Project Details
Imagination and counterfactual knowledge
Applicant
Professor Dr. Tobias Rosefeldt
Subject Area
Theoretical Philosophy
Term
from 2012 to 2019
Project identifier
Deutsche Forschungsgemeinschaft (DFG) - Project number 185153653
In the coming three years, we will continue to investigate the central question that has guided the first phase of the project: How can we have knowledge of what is not actually, but merely possibly the case. And, relatedly, how could we ever justify our assumptions about what would happen if some other particular situation were the case? In the first project phase, we showed that a systematic answer to this question requires assigning an important role to the imagination a quasi-perceptual representation of possible scenarios in the acquisition of modal knowledge. However, there is currently no plausible theory of the imagination which explains this role for modal knowledge. We will fill this gap in the second phase of the project. First, we will investigate which forms of the imagination exist and how they differ from each other and related mental states. We will also look at the relationship between the imagination and scientific practices such as computer-aided visual simulations.

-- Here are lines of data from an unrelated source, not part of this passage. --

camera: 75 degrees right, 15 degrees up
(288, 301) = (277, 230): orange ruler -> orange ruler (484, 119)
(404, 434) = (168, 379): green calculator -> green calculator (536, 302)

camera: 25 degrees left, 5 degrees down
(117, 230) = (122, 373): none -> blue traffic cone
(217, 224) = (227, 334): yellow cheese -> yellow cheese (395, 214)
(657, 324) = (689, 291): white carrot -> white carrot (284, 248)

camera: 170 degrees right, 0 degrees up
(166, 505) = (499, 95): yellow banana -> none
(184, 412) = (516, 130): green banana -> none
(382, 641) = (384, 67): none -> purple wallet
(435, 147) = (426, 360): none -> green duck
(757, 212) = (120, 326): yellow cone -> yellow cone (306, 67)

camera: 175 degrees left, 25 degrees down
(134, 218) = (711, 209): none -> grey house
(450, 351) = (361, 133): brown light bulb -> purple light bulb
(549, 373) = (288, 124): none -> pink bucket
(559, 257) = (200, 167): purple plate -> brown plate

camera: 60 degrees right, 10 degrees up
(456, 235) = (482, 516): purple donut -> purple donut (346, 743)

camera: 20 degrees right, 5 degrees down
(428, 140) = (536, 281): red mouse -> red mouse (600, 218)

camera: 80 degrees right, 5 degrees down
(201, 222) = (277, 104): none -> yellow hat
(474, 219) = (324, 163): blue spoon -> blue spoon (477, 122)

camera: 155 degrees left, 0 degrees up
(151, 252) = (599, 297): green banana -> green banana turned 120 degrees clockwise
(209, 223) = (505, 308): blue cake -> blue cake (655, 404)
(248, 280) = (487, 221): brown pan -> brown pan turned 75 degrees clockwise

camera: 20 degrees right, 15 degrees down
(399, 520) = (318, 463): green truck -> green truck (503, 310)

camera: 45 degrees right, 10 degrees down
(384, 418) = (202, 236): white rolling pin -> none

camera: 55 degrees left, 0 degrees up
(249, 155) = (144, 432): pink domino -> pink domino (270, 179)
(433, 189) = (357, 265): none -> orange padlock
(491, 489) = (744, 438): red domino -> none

Next, we will look at the ways in which cognitively valuable forms of the imagination differ from those types of creative simulation which lack immediate cognitive benefits. Our working hypothesis is that imagination can only lead to knowledge if it doesn`t proceed lawlessly but is instead restricted by particular mechanisms. However, it is unclear precisely how this restriction functions for different forms of modal knowledge and what cognitive faculty produces it. Both questions deserve further investigation. Part of our investigation will concern one prominent conception of the imagination in the history of philosophy, namely Kant`s theory of the Einbildungskraft. We will show the systematic potential of Kant`s conception for the contemporary discussion of the cognitive value of the imagination.